"Oh, you know who did ought to be there, do you? This is news, this is. Perhaps you'll mention that party's name. Only let me warn you, Elizabeth Wilson, to be careful what you say, or you may find yourself in worse trouble than you quite like."

"I'll be careful what I say, I don't need you to tell me, William Granger! And I'll tell you who ought to be in Winchester Gaol instead of Jim Baker--why, that there proud, stuck-up young peacock over at Exham Park, that there Miss Arnott!"

"Liz! I've told you already not to be more silly than you can help. What do you know about Miss Arnott?"

"What do I know about Miss Arnott? I'll soon tell you what I know about your fine Miss Arnott. Sarah Ann, tell your uncle what you know about that there Miss Arnott."

Then the tale was unfolded--by Wilson the housemaid--by degrees, with many repetitions, in somewhat garbled form; still, the essential truth, so far as she knew it, was there.
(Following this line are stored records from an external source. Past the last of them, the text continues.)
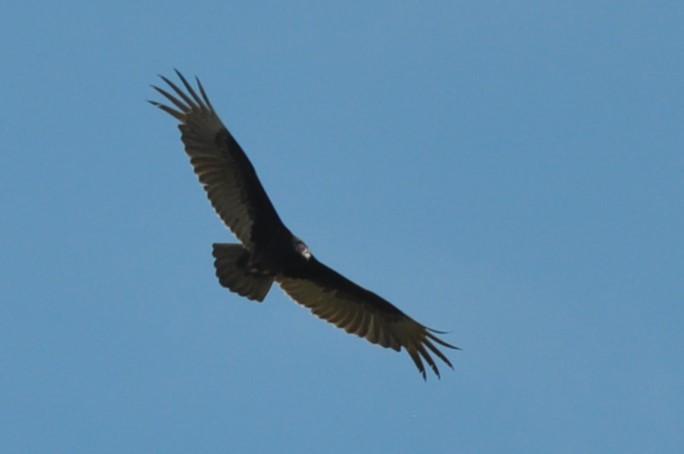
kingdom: Animalia
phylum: Chordata
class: Aves
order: Accipitriformes
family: Cathartidae
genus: Cathartes
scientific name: Cathartes aura
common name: Turkey vulture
She told how, that eventful Saturday, the young mistress had been out in the woods, as she put it, "till goodness only knows what hours of the night." How, the next morning, the key of the wardrobe drawer was lost; how, after many days, she, Wilson, had found it in the hem of her own skirt, how she had tried the lock, "just to see if it really was the key," of what the drawer contained--the stained clothing, the bloody knife. She narrated, with dramatic force, how first Evans and then Miss Arnott had come upon the scene, how the knife and the camisole had been wrested from her, how she herself had been ejected from the house.

When she had finished Mr Nunn looked up from the pocket-book in which he had been making copious notes of the words as they came from her lips.

"What you've said, Sarah Ann Wilson, you've said of your own free will?"

"Of course I have. Haven't I come here on purpose?"

"And you're prepared to repeat your statement in a court of law, and swear to its truth?"